(11-11-2010, 02:36 AM)tallbender Wrote: @Air
how about the "Bulldozer" the new microarcetecture/codename for AMD to be relesed in 2011.
i read in wiki that thing will add up the Intel's moderns SSE's like 4.1 and 4.2 but the TDP is definately that high.
http://en.wikipedia.org/wiki/Bulldozer_(processor)
It's a completely new design. Its dangerous to make assumptions until we get to see one running a variety of code, and some obsessed optimizer like Agner Fog does per-instruction and low-level pipeline analysis on the new design. However, I'll will make some notes on the marketing analysis. First is AMD's
Cluster Multi-Threading (CMT):
Quote:- Two tightly coupled, "conventional" x86 out-of-order processing engines which AMD internally calls modules.

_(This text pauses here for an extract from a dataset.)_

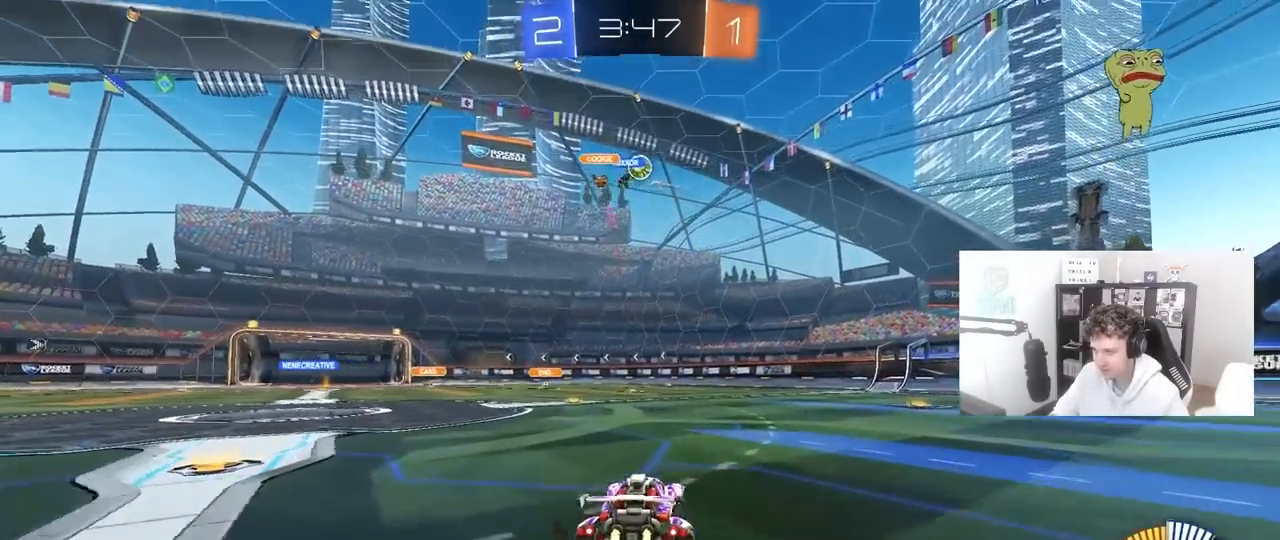
{"keys": [], "mouse": ["left"], "mouse_move": "still", "events": [[17, "a", "up"], [217, "d", "down"], [217, "mouse_right", "down"], [300, "mouse_left", "up"], [300, "mouse_right", "up"], [350, "a", "down"], [350, "d", "up"], [450, "a", "up"], [450, "w", "up"], [483, "mouse_left", "down"]]}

- duplicating integer schedulers and execution pipelines offers dedicated hardware to each of two threads which significantly increase performance in multithreaded integer applications
CMT is AMD's version of Intel's HyperThreading. In
HyperThreading (intel), each core tries to maximize its use of the 4 to 6 internal execution units by executing a second thread's instructions in unused execution units. The second thread will see action whenever the main thread's instruction chain stalls waiting for one of the following:
- memory access
- especially slow instruction (a division, for example)
- a register dependency that prevents the CPU's "out-of-order" execution engine from being able to run a full 4-5 instructions in parallel.

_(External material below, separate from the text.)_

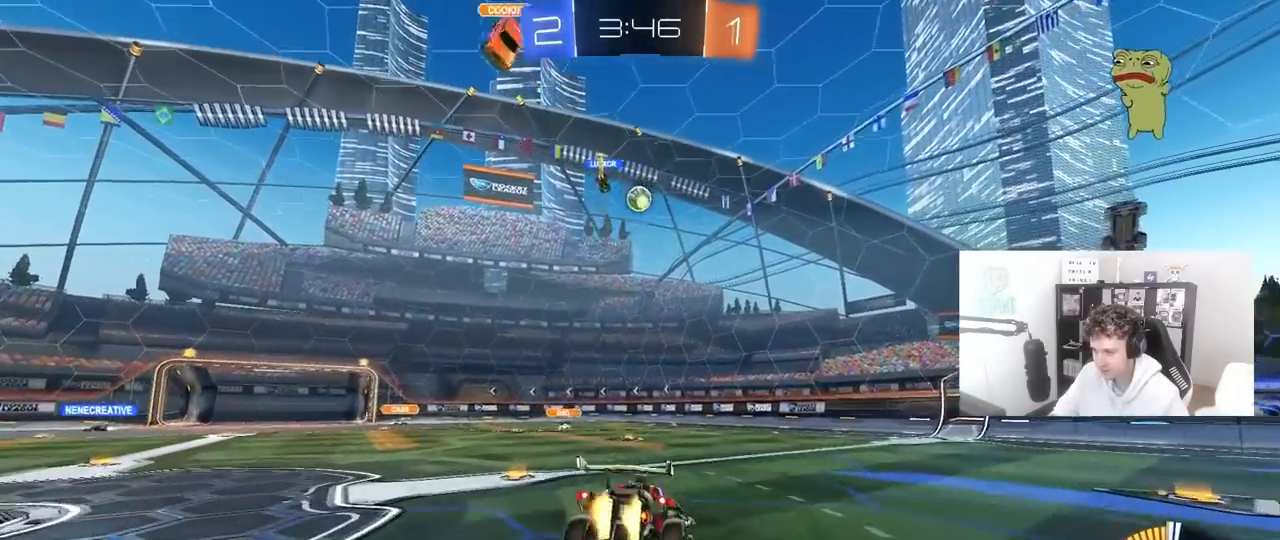
{"keys": ["d"], "mouse": [], "mouse_move": "still", "events": [[33, "s", "down"], [183, "a", "down"], [183, "mouse_left", "up"], [267, "d", "down"], [317, "a", "up"], [417, "s", "up"]]}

Most of those conditions happen a lot in most apps, and so HT typically has lots of places where it can fill empty execution units of the CPU with tasks from other threads.
AMD's
Cluster Multi-Threading (CMT) works differently, and is broken down into two parts. The first part is that cores are initially bound together as
modules, which allows the core count of the CPU to be a lot higher without having to enlarge the die. Each module of a Bulldozer chip is similar to the original dual-core Athlons in a sense: two very tightly coupled CPU cores that share almost everything except instruction decoder and execution units. Though I'm unclear on the L1 cache situation -- there appear to be two levels of L1 cache on Bulldozer (one for each core and one for the module as a whole) and I'm not sure how those inter-operate.
DECEPTION ALERT: This means that an octa-core Bulldozer chip will
not have eight true cores!! The chip will in fact have four
modules, with each pair of cores in each module competing for a lot of shared resources. Some of you might remember how lousy the original Athlon X2's were at running 2 threads in parallel. This may not be significantly different. I can't predict the exact per-core performance rating, but I can be certain that it will be somewhat below the current generation of multi-core CPUs.

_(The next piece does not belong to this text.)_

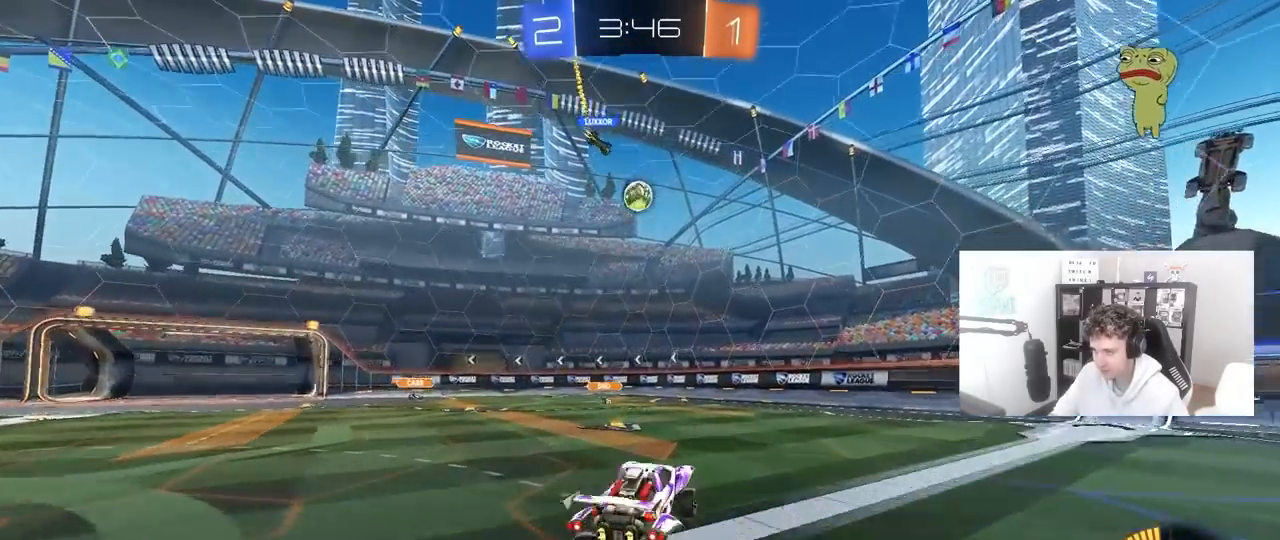
{"keys": ["d", "w"], "mouse": [], "mouse_move": "still", "events": [[50, "d", "up"], [100, "w", "down"], [183, "mouse_right", "down"], [333, "d", "down"], [333, "mouse_right", "up"]]}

The second part of CMT is that there are actually two ALU/AGU
pairs per core. The ALU/AGU handles
integer and address operations only, which means that this portion of Bulldozer will do little to improve the performance of SIMD-heavy activities (such as encoding videos, image processing, most threaded game logic, etc). The AGU at least is of minimal use to such tasks, but will also be limited by the system's memory bandwidth (which should be pretty well hosed anyway, once you have 8+ threads all trying to access your system's RAM -- a few extra execution units aren't much help when half of the threads are sitting around waiting for their turn to access RAM). Furthermore, if you're running fewer threads than the number of cores on your CPU (which will happen like 98% of the time on an octa-core Bulldozer), the extra ALU/AGU pair of each core will be completely unused.
End result: With the exception of good old integer math, expect Bulldozer to provide increasingly diminished returns as you add up actual threads of work to a job. An octa-core Bulldozer should do exceptional running quad-core tasks; be markedly less stellar with 8-thread tasks; and will probably be sorely disappointing for anything except a few specific integer-heavy tasks when running 12+ threads.
Next is the new AVX and old SSE units:
Quote:- Two symmetrical 128-bit FMAC (fused multiply-add (FMA) capability) Floating Point Pipelines per module that can be unified into one large 256-bit wide unit if one of integer cores dispatch AVX instruction and two symmetrical x87/MMX/SSE capable FPPs for backward compatibility with SSE2 non-optimized software.
Ok, what this means is that the new AVX unit will be developed with 128-bit FMAC in mind, an instruction that does not yet exist on any current market CPU. Using that instruction liberally will be highly beneficial. Speed improvements on existing SSE-based apps are likely not very stellar, though that depends on how the FPPs are implemented (there's no indication how the FPPs will compare to AMD's existing ones, but I doubt they'll be bothering with optimizing it much).
This also means that using 256 bit instructions will
not be notably faster than using 128-bit instructions, since 256 bit instructions can only run one-at-a-time while 128 bit ops can run two in parallel. This means Bulldozer will be a lot like the original Athlon and P3/early P4 chips that typically ran 64 bit MMX instructions much faster than 128-bit SSE instructions. Hopefully AMD will fix that in a later revision of Bulldozer, and give us real 256-bit SIMD support.